Volvo 850 Kombi im Tourenwagensport

Volvo 850 Kombi im Tourenwagensport

Vor 20 Jahren kehrte Volvo mit dem Volvo 850 Kombi auf die Rennstrecken Europas zurück. Anstelle von stromlinienförmigen Limousinen starteten im April 1994 zwei Volvo 850 Kombis in der Britischen Tourenwagen-Meisterschaft (BTCC) und leiteten eine erfolgreiche Ära im Tourenwagensport für Volvo ein, die ihren Höhepunkt 1998 mit einem Meistertitel fand.

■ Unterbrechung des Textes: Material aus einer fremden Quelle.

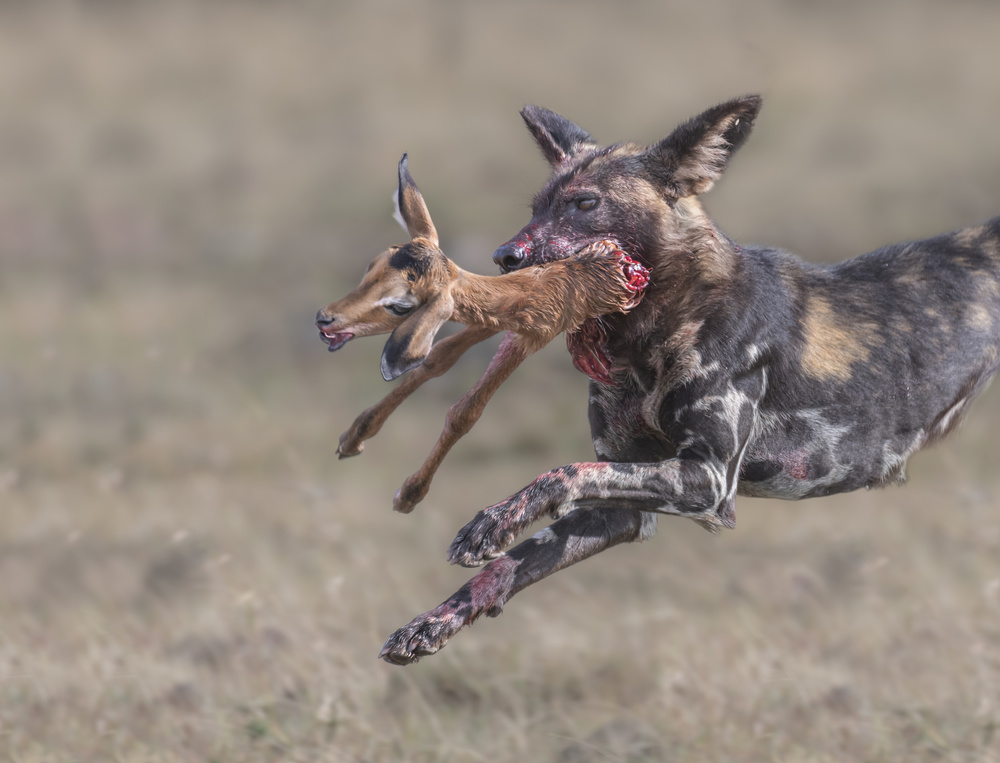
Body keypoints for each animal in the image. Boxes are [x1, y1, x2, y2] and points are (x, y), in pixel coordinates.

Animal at [318, 152, 648, 512]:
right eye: (373, 266)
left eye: (400, 306)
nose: (325, 319)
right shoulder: (505, 322)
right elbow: (437, 358)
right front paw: (352, 439)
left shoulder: (533, 334)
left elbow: (465, 411)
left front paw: (408, 495)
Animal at [376, 95, 1000, 664]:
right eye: (536, 206)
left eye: (585, 203)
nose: (506, 257)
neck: (650, 334)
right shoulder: (618, 509)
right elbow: (508, 564)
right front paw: (433, 622)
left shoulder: (708, 478)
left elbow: (558, 473)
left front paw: (490, 523)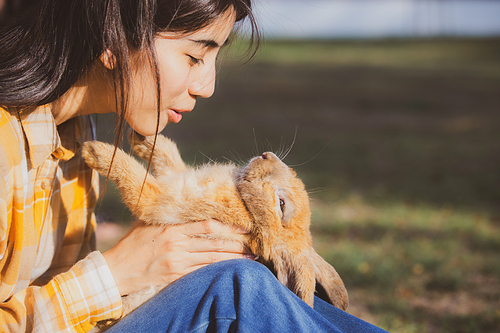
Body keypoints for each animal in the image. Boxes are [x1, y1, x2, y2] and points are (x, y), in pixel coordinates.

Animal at [82, 131, 348, 320]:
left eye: (281, 203)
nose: (267, 155)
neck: (248, 209)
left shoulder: (166, 200)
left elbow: (139, 179)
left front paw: (95, 151)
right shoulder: (178, 178)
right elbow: (168, 156)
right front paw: (143, 139)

Mit der ungewöhnlichen Idee mit einem Kombi zu starten, wollte Volvo beweisen, dass Praktikabilität und hohe Alltagstauglichkeit mit Fahrspass und Sportlichkeit einhergehen können, was den Schweden auch gelang. Die Kombis sorgten für hohe Aufmerksamkeit und verbesserten das Image von Volvo vor allem in Grossbritannien, auch wenn zunächst nicht alle überzeugt waren. „Als ich zur Weihnachtszeit 1993 bei Volvo und TWR unterschrieb, wusste ich noch nichts von den Kombi-Plänen. Hätte ich es gewusst, hätte ich möglicherweise gezögert“, erinnert sich Rickard Rydell, der einen der beiden Volvo 850 Kombis lenkte.

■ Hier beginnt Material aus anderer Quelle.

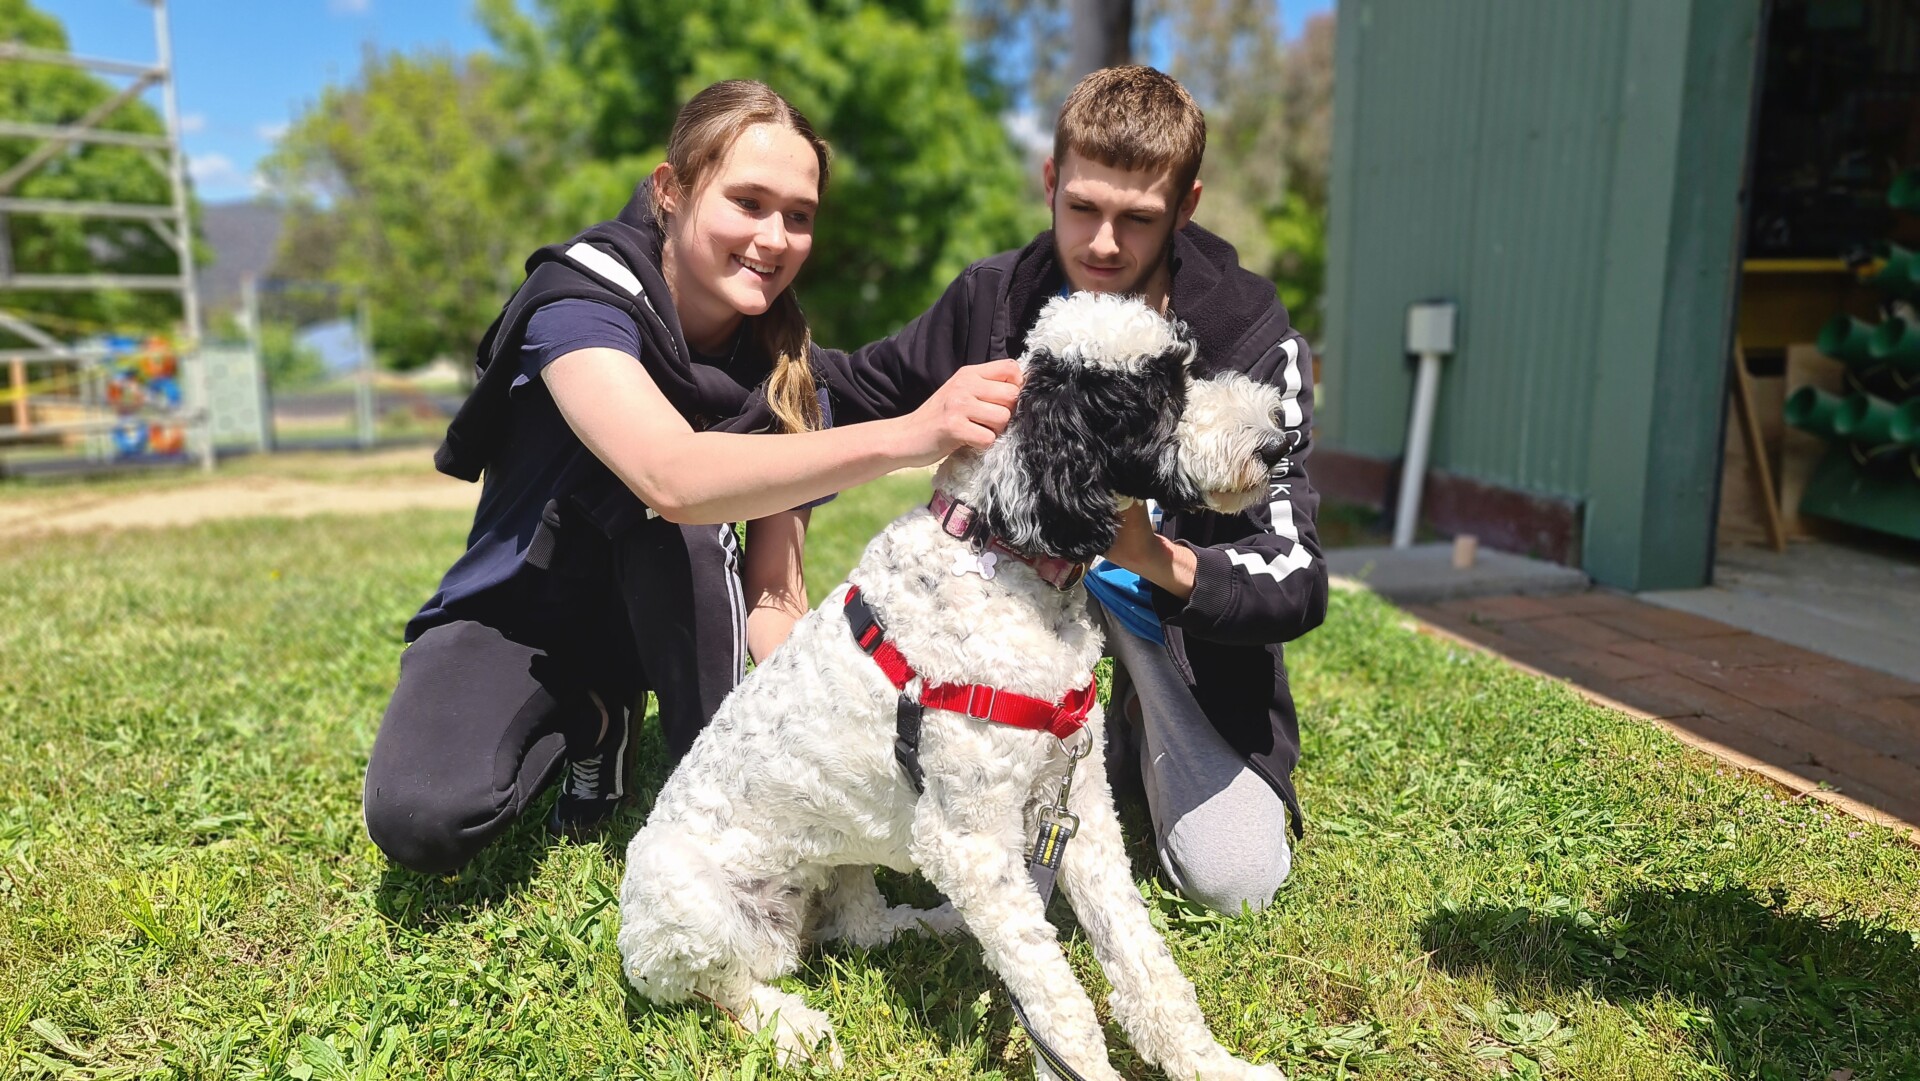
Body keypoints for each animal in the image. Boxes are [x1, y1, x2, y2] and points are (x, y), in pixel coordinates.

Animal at [622, 291, 1297, 1075]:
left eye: (1187, 363)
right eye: (1158, 394)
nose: (1279, 441)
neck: (999, 547)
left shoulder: (1079, 809)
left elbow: (1145, 960)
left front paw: (1212, 1064)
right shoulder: (970, 843)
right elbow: (1058, 1001)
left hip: (843, 857)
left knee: (863, 927)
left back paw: (931, 923)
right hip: (685, 906)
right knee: (725, 984)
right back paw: (791, 1025)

„Die Volvo 850 Kombis waren mit Abstand die grössten Fahrzeuge in der BTCC-Serie“, erinnert sich Rydell. „Unsere Konkurrenten, die mit ihrer Teilnahme vor allem ihr sportliches Image aufpolieren wollten, waren nicht gerade glücklich, sich mit einem Kombi zu duellieren. Es gab ein paar Sticheleien von den anderen Fahrern – aber das war kein Problem. Um sie zu ärgern, waren wir in einer Paraderunde mal mit einem ausgestopften Collie im Kofferraum unterwegs.“

Volvo 850 Kombi BTCC

Gemäss den FIA Class 2 Regularien mussten die Rennwagen auf einem Serienfahrzeug basieren. Die Karosserie durfte nicht verändert werden. Um möglichst spannende und enge Rennen zu haben, durften die Motoren jedoch maximal zwei Liter Hubraum, höchstens 8.500 Umdrehungen in der Spitze und ein Mindestgewicht von 950 Kilogramm für frontgetriebene Autos haben. Eine Aufladung war nicht erlaubt. Basierend auf dem serienmässigen 2,3-Liter-Fünfzylinder des Volvo 850 Turbo mit 225 PS (165 kW), entwickelten Volvo und TWR ein leistungsstarkes Renntriebwerk: zwar ohne Turbo und mit nur zwei Liter Hubraum, dafür aber mit rund 290 PS (213 kW).

In den folgenden beiden Jahren landete Rickard Rydell jeweils auf Platz drei der Fahrerwertung. Allerdings war er nur in seiner Debütsaison im Volvo 850 Kombi unterwegs und sattelte in den Folgejahren auf die Limousine um. Ab 1995 waren nämlich zusätzliche Spoiler am Heck erlaubt: Während diese sich auf den natürlichen Abtrieb eines Kombis nicht auswirkten, brachten sie zahlreiche Vorteile für Limousinen.

Volvo S40 Racing

Nach dem Volvo 850 eroberte 1997 der Volvo S40 den Motorsport-Zirkus; Rydell landete in der Premierensaison auf Platz 4, ein Jahr später gewann er damit sogar die Meisterschaft – Volvo war erfolgreich auf die Rennstrecke zurückgekehrt.

Heute ist Volvo im Motorsport eher unauffällig. Zwar sollen nun diverse Polestar Modelle die Produktpalette wieder sportlicher gestalten, allerdings sind die Modelle noch limitiert und weit davon entfernt den Platzhirschen Audi RS4 oder C63 AMG gefährlich zu werden.